● **Exercise**
Below, copy every line from the one that contains "family: Leptoceridae" through the last line of the rows, including both of those lines, with no changes.

● **Material shown**
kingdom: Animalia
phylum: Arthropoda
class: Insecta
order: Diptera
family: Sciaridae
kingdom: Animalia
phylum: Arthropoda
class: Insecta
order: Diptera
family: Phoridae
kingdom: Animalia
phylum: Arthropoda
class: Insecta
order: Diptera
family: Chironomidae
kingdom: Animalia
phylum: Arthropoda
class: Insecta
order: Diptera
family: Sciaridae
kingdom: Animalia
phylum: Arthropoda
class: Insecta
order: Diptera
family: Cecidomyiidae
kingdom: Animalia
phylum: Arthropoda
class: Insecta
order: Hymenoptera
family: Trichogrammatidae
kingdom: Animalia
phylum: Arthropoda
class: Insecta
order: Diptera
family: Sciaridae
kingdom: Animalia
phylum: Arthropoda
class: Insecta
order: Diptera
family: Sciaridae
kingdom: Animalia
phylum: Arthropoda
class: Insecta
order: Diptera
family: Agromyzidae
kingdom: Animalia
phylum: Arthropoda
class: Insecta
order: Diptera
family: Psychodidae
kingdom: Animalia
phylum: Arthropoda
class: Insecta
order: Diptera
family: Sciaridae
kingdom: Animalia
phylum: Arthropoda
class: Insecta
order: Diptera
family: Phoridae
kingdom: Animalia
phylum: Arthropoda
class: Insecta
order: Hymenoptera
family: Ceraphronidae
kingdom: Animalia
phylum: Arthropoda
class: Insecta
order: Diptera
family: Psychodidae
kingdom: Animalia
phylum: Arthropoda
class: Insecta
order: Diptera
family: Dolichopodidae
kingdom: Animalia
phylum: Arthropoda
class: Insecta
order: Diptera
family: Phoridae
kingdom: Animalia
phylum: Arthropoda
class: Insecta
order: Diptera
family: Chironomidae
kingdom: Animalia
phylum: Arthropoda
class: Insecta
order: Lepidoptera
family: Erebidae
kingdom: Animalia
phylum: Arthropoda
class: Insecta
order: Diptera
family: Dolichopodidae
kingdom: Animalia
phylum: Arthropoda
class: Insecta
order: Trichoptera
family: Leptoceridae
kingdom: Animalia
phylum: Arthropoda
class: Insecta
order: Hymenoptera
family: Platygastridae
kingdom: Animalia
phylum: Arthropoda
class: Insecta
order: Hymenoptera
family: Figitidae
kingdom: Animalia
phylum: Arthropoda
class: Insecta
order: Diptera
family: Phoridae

● **Completed task**
family: Leptoceridae
kingdom: Animalia
phylum: Arthropoda
class: Insecta
order: Hymenoptera
family: Platygastridae
kingdom: Animalia
phylum: Arthropoda
class: Insecta
order: Hymenoptera
family: Figitidae
kingdom: Animalia
phylum: Arthropoda
class: Insecta
order: Diptera
family: Phoridae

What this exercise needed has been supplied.